The data:

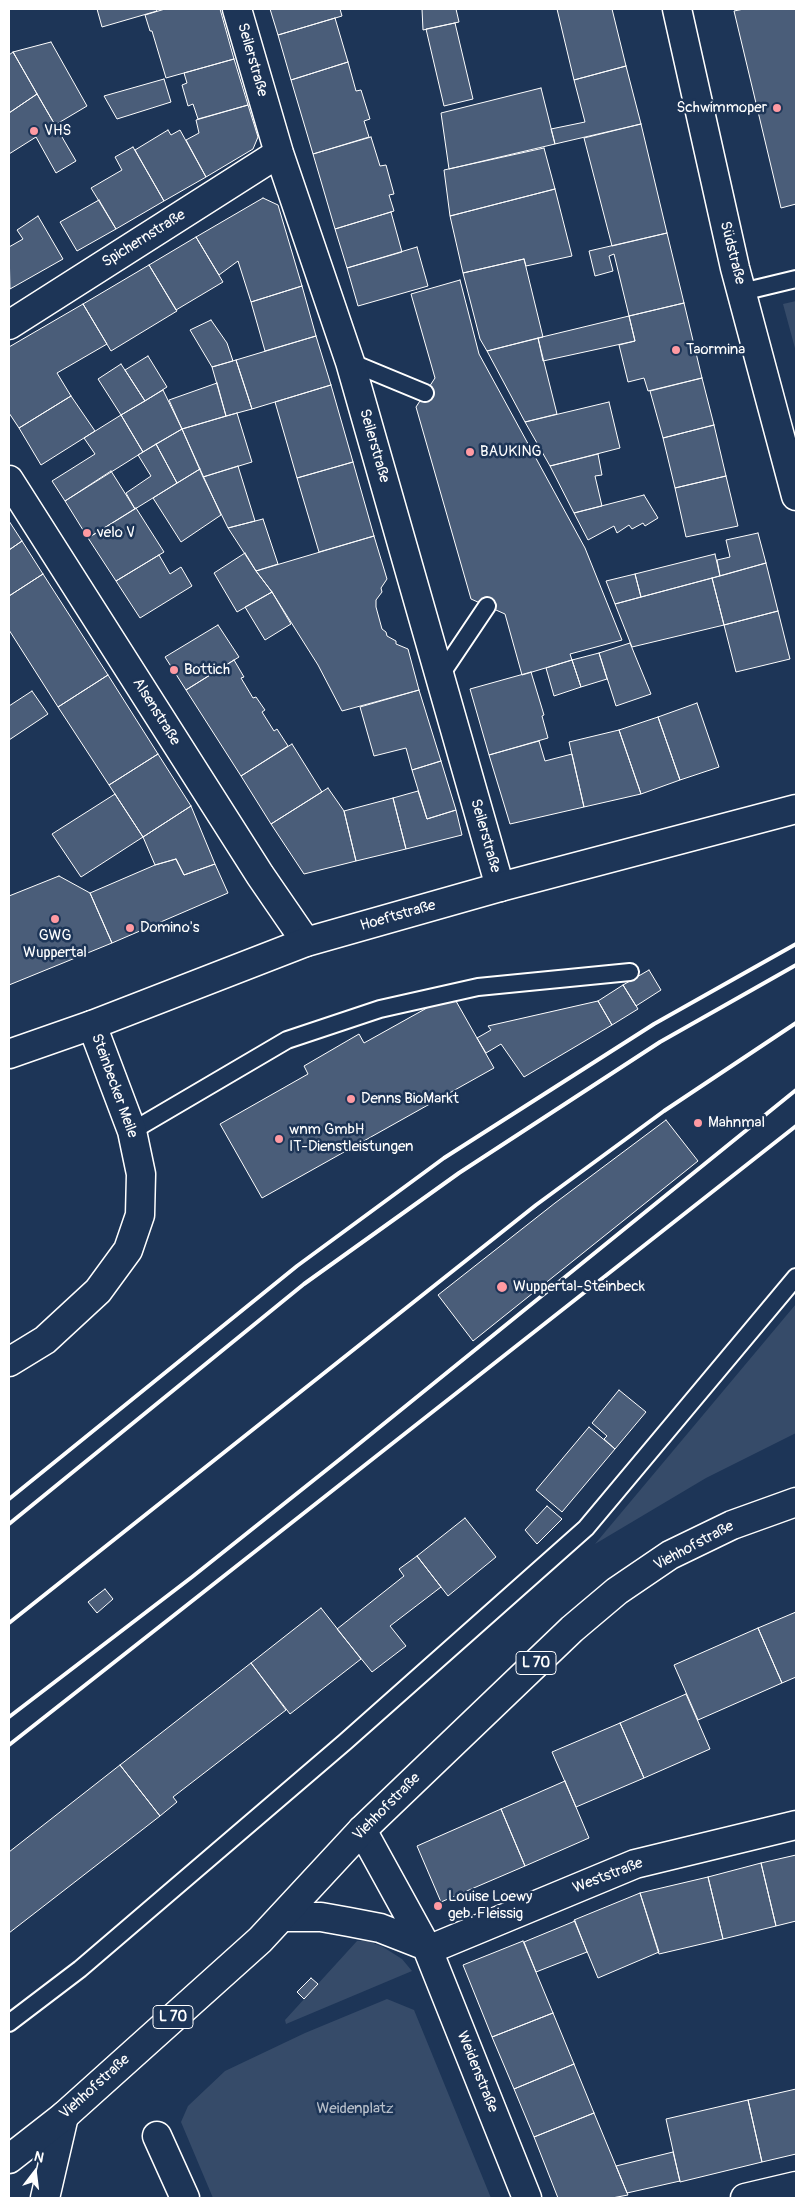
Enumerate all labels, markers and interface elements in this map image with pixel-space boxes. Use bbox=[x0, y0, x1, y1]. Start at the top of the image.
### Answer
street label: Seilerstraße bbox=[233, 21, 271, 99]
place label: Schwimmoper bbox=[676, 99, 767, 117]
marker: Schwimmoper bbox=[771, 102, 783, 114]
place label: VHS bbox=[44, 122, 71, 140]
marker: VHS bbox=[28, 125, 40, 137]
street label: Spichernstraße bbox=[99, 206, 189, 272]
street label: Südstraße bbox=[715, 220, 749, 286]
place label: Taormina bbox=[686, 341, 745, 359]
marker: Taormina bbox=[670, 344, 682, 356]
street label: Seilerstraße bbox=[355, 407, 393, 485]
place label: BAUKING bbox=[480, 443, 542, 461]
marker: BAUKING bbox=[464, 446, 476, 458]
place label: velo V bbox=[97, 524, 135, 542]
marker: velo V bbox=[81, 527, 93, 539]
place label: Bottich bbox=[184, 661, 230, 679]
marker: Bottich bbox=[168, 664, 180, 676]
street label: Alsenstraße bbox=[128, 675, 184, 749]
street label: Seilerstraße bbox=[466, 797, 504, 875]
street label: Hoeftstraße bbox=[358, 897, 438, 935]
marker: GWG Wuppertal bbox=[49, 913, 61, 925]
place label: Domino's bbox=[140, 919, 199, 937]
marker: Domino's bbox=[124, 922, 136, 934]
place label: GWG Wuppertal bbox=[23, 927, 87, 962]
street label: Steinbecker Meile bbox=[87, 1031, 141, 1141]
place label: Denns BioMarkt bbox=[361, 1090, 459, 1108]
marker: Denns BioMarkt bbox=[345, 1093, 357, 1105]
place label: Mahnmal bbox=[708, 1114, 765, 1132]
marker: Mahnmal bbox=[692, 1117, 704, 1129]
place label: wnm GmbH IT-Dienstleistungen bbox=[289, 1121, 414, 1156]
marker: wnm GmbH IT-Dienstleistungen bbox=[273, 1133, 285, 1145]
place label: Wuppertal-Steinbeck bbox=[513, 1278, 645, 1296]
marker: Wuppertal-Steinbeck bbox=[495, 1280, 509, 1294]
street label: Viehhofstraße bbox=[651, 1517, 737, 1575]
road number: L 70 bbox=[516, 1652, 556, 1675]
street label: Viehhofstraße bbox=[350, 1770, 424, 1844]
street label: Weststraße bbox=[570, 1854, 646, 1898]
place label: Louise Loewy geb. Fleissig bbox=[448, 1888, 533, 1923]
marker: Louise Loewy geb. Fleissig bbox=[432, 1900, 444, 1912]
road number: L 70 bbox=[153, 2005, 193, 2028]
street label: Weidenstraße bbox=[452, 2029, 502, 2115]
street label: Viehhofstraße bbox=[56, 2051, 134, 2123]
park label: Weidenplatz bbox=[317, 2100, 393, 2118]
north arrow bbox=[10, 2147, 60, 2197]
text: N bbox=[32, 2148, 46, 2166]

Exercise: Would you write out every record word for word, leaving no picture in?

Answer section:
Enumerate all labels, markers and interface elements in this map image with pixel-space boxes. Use bbox=[x0, y0, x1, y1]. Start at the top of the image.
### Answer
street label: Seilerstraße bbox=[233, 21, 271, 99]
place label: Schwimmoper bbox=[676, 99, 767, 117]
marker: Schwimmoper bbox=[771, 102, 783, 114]
place label: VHS bbox=[44, 122, 71, 140]
marker: VHS bbox=[28, 125, 40, 137]
street label: Spichernstraße bbox=[99, 206, 189, 272]
street label: Südstraße bbox=[715, 220, 749, 286]
place label: Taormina bbox=[686, 341, 745, 359]
marker: Taormina bbox=[670, 344, 682, 356]
street label: Seilerstraße bbox=[355, 407, 393, 485]
place label: BAUKING bbox=[480, 443, 542, 461]
marker: BAUKING bbox=[464, 446, 476, 458]
place label: velo V bbox=[97, 524, 135, 542]
marker: velo V bbox=[81, 527, 93, 539]
place label: Bottich bbox=[184, 661, 230, 679]
marker: Bottich bbox=[168, 664, 180, 676]
street label: Alsenstraße bbox=[128, 675, 184, 749]
street label: Seilerstraße bbox=[466, 797, 504, 875]
street label: Hoeftstraße bbox=[358, 897, 438, 935]
marker: GWG Wuppertal bbox=[49, 913, 61, 925]
place label: Domino's bbox=[140, 919, 199, 937]
marker: Domino's bbox=[124, 922, 136, 934]
place label: GWG Wuppertal bbox=[23, 927, 87, 962]
street label: Steinbecker Meile bbox=[87, 1031, 141, 1141]
place label: Denns BioMarkt bbox=[361, 1090, 459, 1108]
marker: Denns BioMarkt bbox=[345, 1093, 357, 1105]
place label: Mahnmal bbox=[708, 1114, 765, 1132]
marker: Mahnmal bbox=[692, 1117, 704, 1129]
place label: wnm GmbH IT-Dienstleistungen bbox=[289, 1121, 414, 1156]
marker: wnm GmbH IT-Dienstleistungen bbox=[273, 1133, 285, 1145]
place label: Wuppertal-Steinbeck bbox=[513, 1278, 645, 1296]
marker: Wuppertal-Steinbeck bbox=[495, 1280, 509, 1294]
street label: Viehhofstraße bbox=[651, 1517, 737, 1575]
road number: L 70 bbox=[516, 1652, 556, 1675]
street label: Viehhofstraße bbox=[350, 1770, 424, 1844]
street label: Weststraße bbox=[570, 1854, 646, 1898]
place label: Louise Loewy geb. Fleissig bbox=[448, 1888, 533, 1923]
marker: Louise Loewy geb. Fleissig bbox=[432, 1900, 444, 1912]
road number: L 70 bbox=[153, 2005, 193, 2028]
street label: Weidenstraße bbox=[452, 2029, 502, 2115]
street label: Viehhofstraße bbox=[56, 2051, 134, 2123]
park label: Weidenplatz bbox=[317, 2100, 393, 2118]
north arrow bbox=[10, 2147, 60, 2197]
text: N bbox=[32, 2148, 46, 2166]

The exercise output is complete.